+++ Text block

Long live the memes!

An older gentleman checks his Facebook and probably laugh-cry reacts rather than cry reacts to a post that isn't funny.

On Friday, I received a strange message from a good friend, in which they extolled the virtues of their new obsession: role-playing as a baby boomer in a Facebook group called “A group where we all pretend to be boomers.” Within several hours, another friend had joined up with the group, this time posting a joke that mimicked the Facebook speech patterns of an older family friend. The posts are hilarious, and I can’t get enough of them.

Baby boomers might have ruined the economy and the housing market while discussing how millennials are “killing” everything from entire industries to sex, but they do make for easy Facebook mocking. Their erratic use of capitalization, their fondness for memes that feature the minions, their inability to understand the appropriate way to use Facebook reactions and emojis … There’s a lot there, and given the way Boomers like to scream that anyone 35 and under is a millennial that’s hell bent on destroying society, it’s fun to dish out some ire in return.

++++++
+++ Provided material

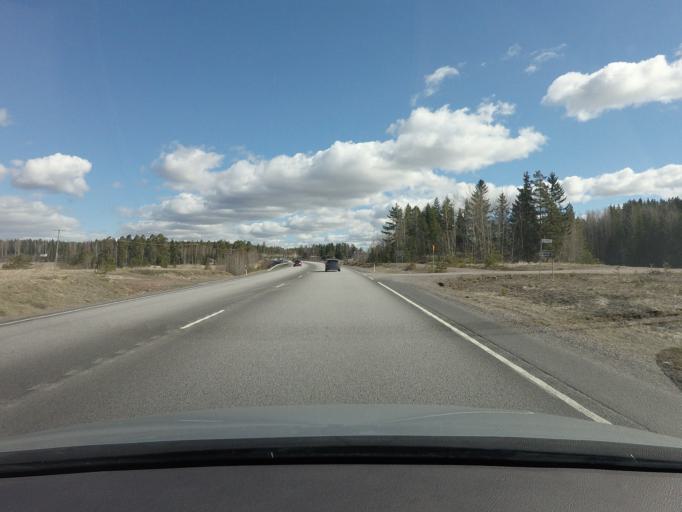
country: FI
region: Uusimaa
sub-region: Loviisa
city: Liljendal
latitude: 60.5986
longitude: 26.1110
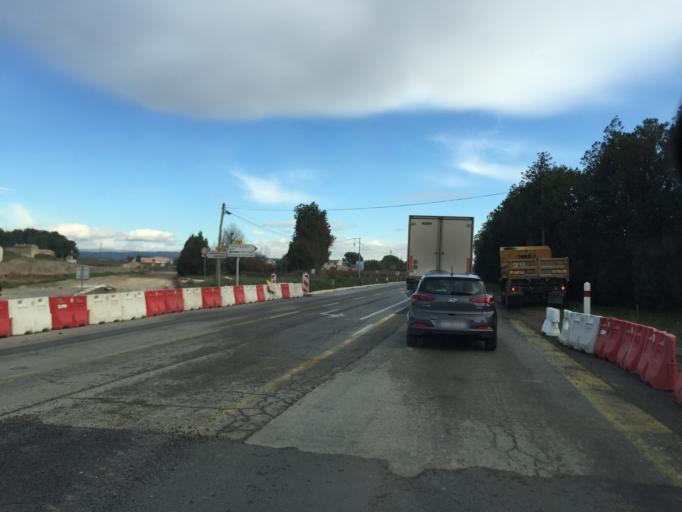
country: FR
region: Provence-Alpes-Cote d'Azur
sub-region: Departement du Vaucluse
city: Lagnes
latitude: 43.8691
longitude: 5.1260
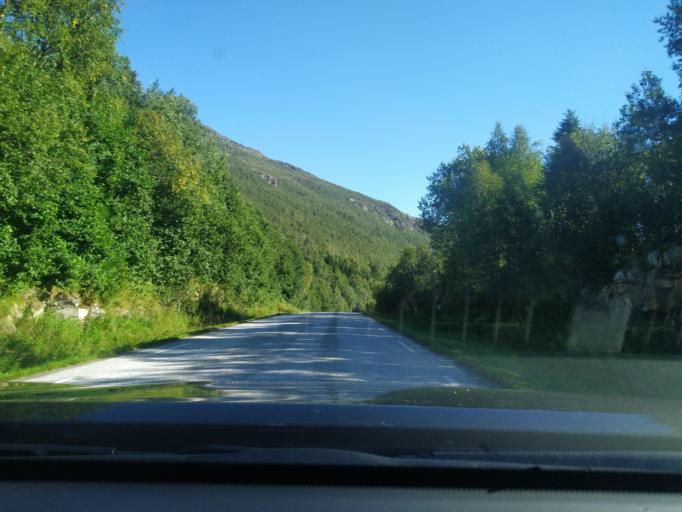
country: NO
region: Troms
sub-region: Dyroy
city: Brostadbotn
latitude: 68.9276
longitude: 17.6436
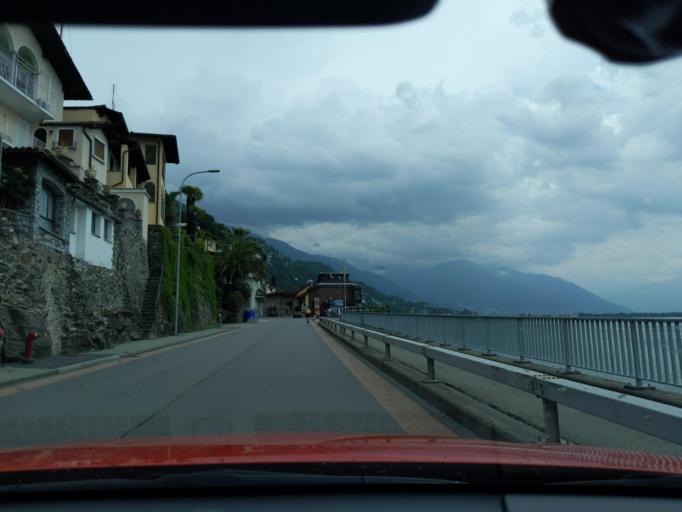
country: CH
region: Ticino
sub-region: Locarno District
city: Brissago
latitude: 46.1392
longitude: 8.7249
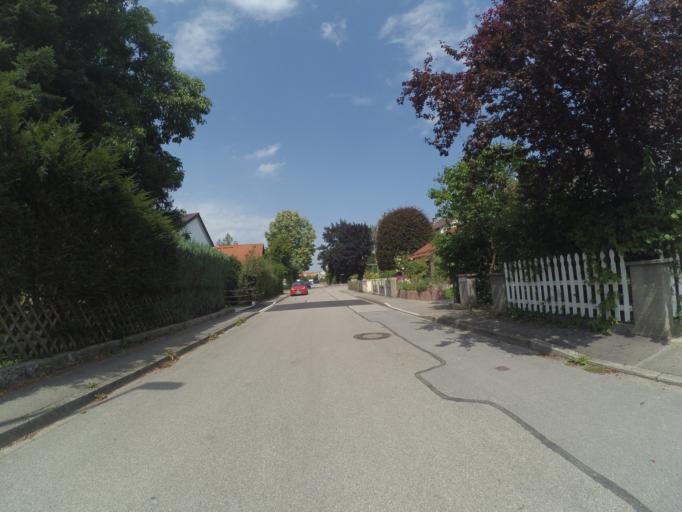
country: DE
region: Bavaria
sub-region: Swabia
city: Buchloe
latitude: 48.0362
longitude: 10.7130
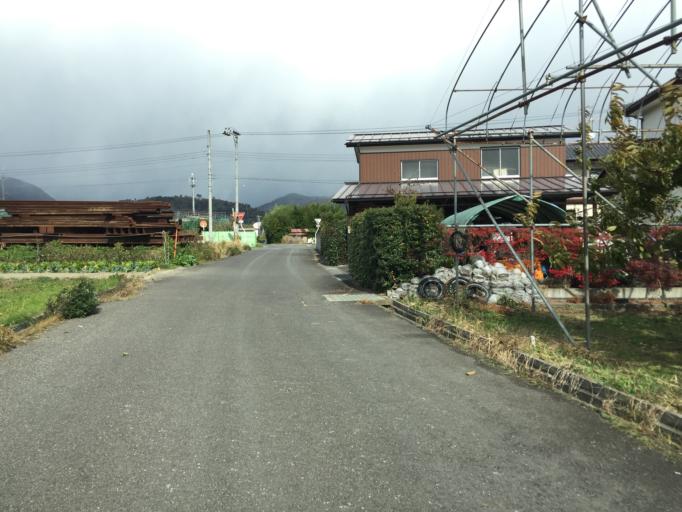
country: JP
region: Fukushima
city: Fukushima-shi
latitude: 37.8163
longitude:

++++++

> Stated exercise A: In the article on role-playing as baby boomers, what is the Facebook group called?
> Stated exercise B: Continue the article on role-playing as baby boomers from its last sentence.

> Output A: "A group where we all pretend to be boomers."

> Output B:
One post, as listed by Salon in their article on the group, details a parody of the difference between Cary Grant’s dapper outerwear and the modern male look. Another post expresses confusion about apps, and one comment details how the poster’s son won’t speak to them and they blame the media. It’s great—truly delightful.

It’s harmless and a great way to let off steam. No one is hurt by this, which is different from boomers being very publicly terrible to millennials and painting them as the oversensitive villains of our time.

It’s also a great satire of a specific type of conservative voter. While there are certainly Republican millennials, there’s a specific type of boomer that loves to toss around words like “snowflake” and “political correctness.” This group gives users a chance to satirize boomers who support the current presidential administration and who find anything that challenges their mid-century ways of thinking to be too sensitive.

If you need a “safe space” to blow off steam, this might be the haven for you.

(image: Pexels)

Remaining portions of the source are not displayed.